Spotify (NYSE:SPOT) is my top stock to buy in April because it's a clear bargain at its current prices. Here's why.
Spotify is the global leader in music and audio streaming with 271 million monthly active users (MAUs), including 124 million Premium subscribers. Those figures grew 31% and 29% in the fourth quarter of last year, respectively. Remarkably, total MAU growth is accelerating -- 31% was the fastest year-over-year growth rate in any quarter last year. Most of this success can be attributed to a superior product, which is made possible by a relentless focus solely on audio streaming and a large R&D budget.
The No. 2 competitor in subscribers is Apple's (NASDAQ:AAPL) Apple Music, which had "over 60 million" subscribers as of June of last year. Apple has been radio silent on the topic since last summer, which could suggest that it's losing even more ground to Spotify; if it were outgrowing Spotify, the company would be shouting it from the rooftops for marketing purposes at the very least. Apple's silence speaks volumes.
Counterpoint Research estimates that Spotify and Apple Music ended last year with 35% and 19%, respectively, of the estimated 358 million global streaming audio subscribers. That implies Apple Music had about 68 million subscribers at year-end, suggesting about 10% growth compared to six months earlier, assuming the "over 60 million" it had in June meant 62 million. That compares to Spotify's Premium subscriber growth of 15% over the same period.
Expect Apple to continue to be silent on this topic as long as it continues to lag Spotify.
Huge opportunities ahead
The 271 million MAUs and 124 million Premium subscribers Spotify has is a huge user base already, but how many people worldwide could potentially pay for streaming music or listen to a free ad-supported audio service?
In the past, Spotify's management has outlined its total addressable market (TAM) as the number of payment-enabled smartphones in the territories where it competes. Management has said there would soon be three billion smartphones users in territories where Spotify operates (or will soon).
We can also look at the user bases of other large technology companies. At the end of last year, 2.26 billion people used at least one of Facebook's services -- Facebook, Instagram, Messenger, or WhatsApp -- every day. And 2.89 billion people used one of those services at least monthly. Clearly, there are a lot of people connected to the internet who are not yet using Spotify or streaming music, many of whom probably will over time.
Spotify also has a huge opportunity in advertising, particularly podcast advertising. The company is already the No. 2 podcasting platform behind Apple, but it has been rapidly gaining market share. Since Apple disdains advertising businesses, Spotify is almost destined to be the largest channel for podcast advertising -- a market that's estimated to grow from $678 million last year to over $1 billion in 2021. That's 54% growth in only two years.
Ok, but why now?
Spotify's stock price has fallen from a year-to-date high of $159 per share in January to just $122 today. That's a 23% decline over the last three months.

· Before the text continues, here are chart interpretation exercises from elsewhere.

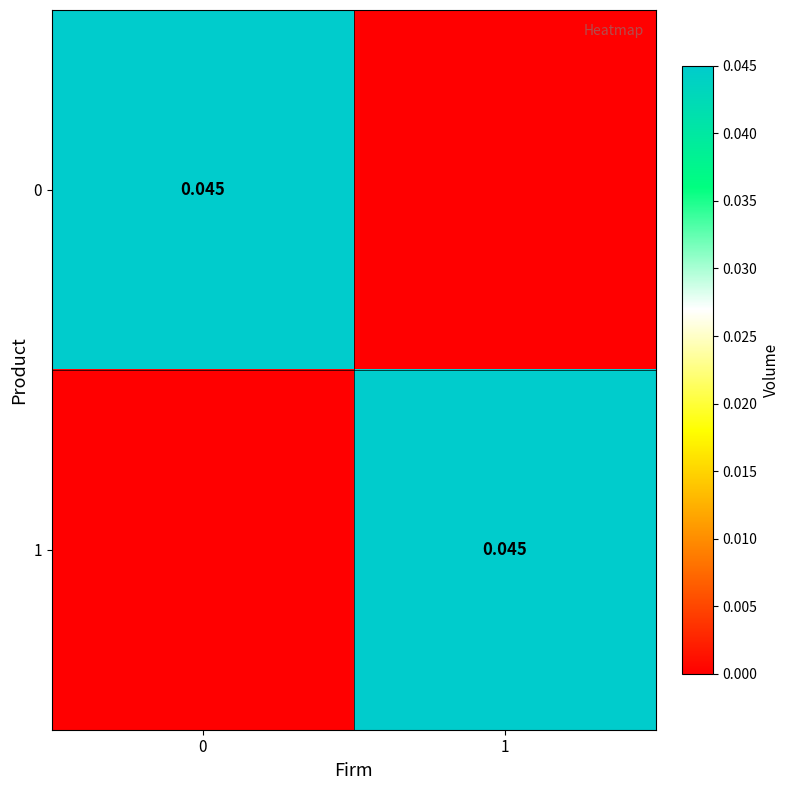

Which category has the lowest value across all series?

1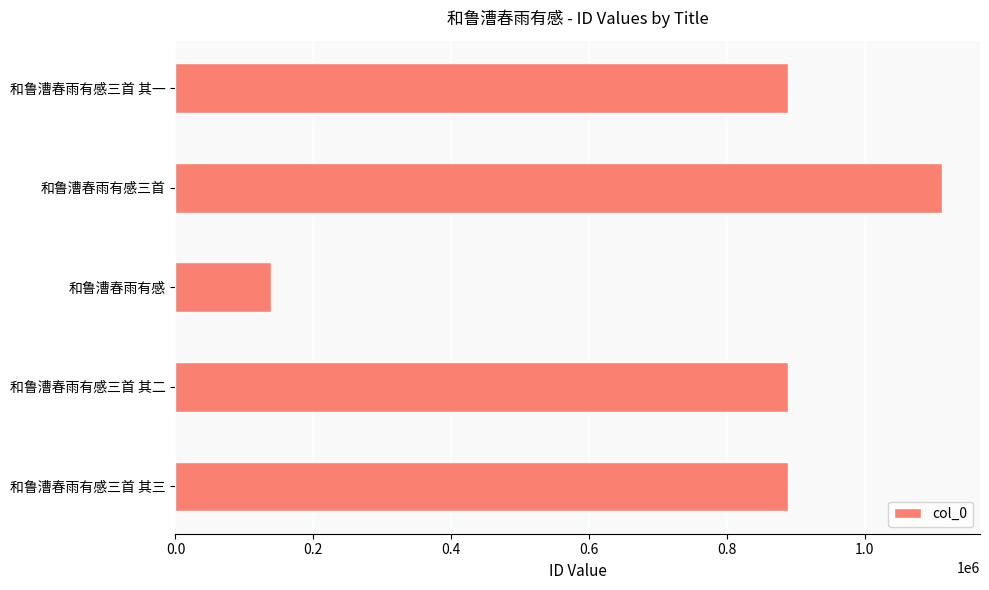

Which has a higher value, 和鲁漕春雨有感 or 和鲁漕春雨有感三首 其二?

和鲁漕春雨有感三首 其二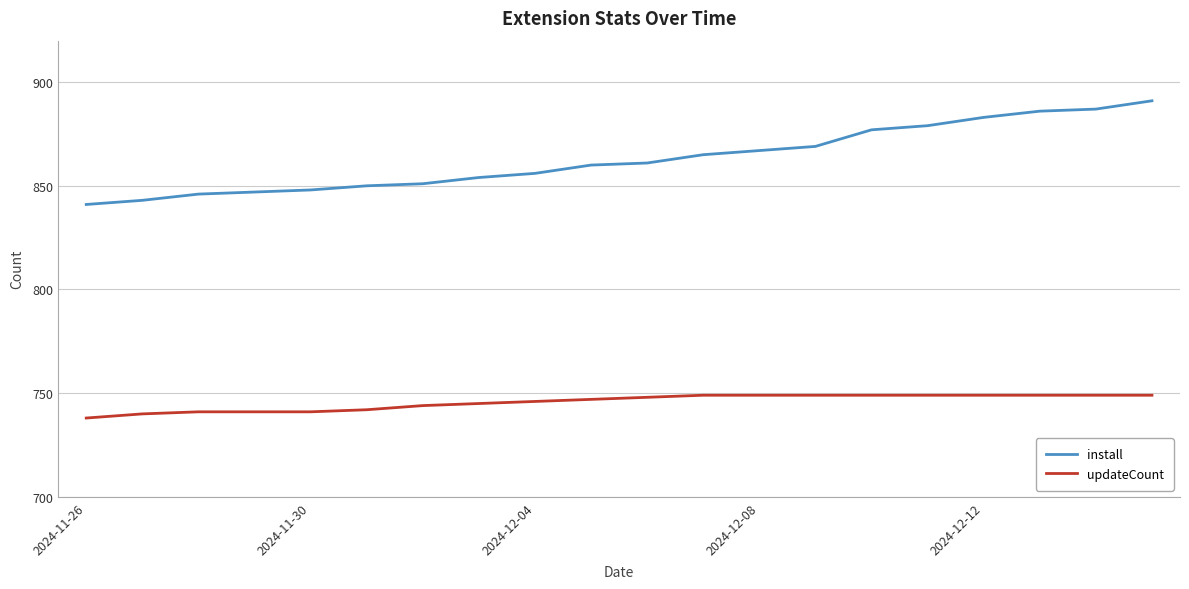

What is the minimum value shown in the chart?

738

It's hard to attribute that to anything other than the coronavirus outbreak. Some think streaming music usage is down, but the company pointed out the changing mix of usage as more people are housebound. To the extent the business is seeing headwinds from coronavirus, they are unlikely to be material, and they certainly shouldn't be permanent.
While enterprise value-to-revenue is just one valuation tool, at $122 per share, Spotify is trading at 2.7 times trailing revenue and just 2.0 times consensus 2020 revenue. To put that in context, SiriusXM (NASDAQ:SIRI) acquired Pandora for $3.5 billion last year, which was equivalent to 2.3 times trailing revenue. At the time, Pandora had been seeing a declining user base for the prior four years.
In contrast, Spotify is lighting the world on fire with incredible growth, attractive margin-enhancing initiatives, a fantastic product and R&D-driven culture, and an engaged and impressive founder and CEO in Daniel Ek. Spotify should be worth a far greater multiple of its revenue than the multiple at which Pandora was acquired.
Even if Spotify is seeing a negative impact from coronavirus, it should be a temporary blip. We'll get past these troubling times thanks to the incredible work of researchers, scientists, doctors, nurses, and others. Over time, coronavirus is unlikely to have any impact on Spotify's business. The fact that investors can buy Spotify shares at a discounted price, comparable to the revenue multiple for which a struggling Pandora was acquired, is too compelling to pass up. That's why Spotify is my top stock to buy in April.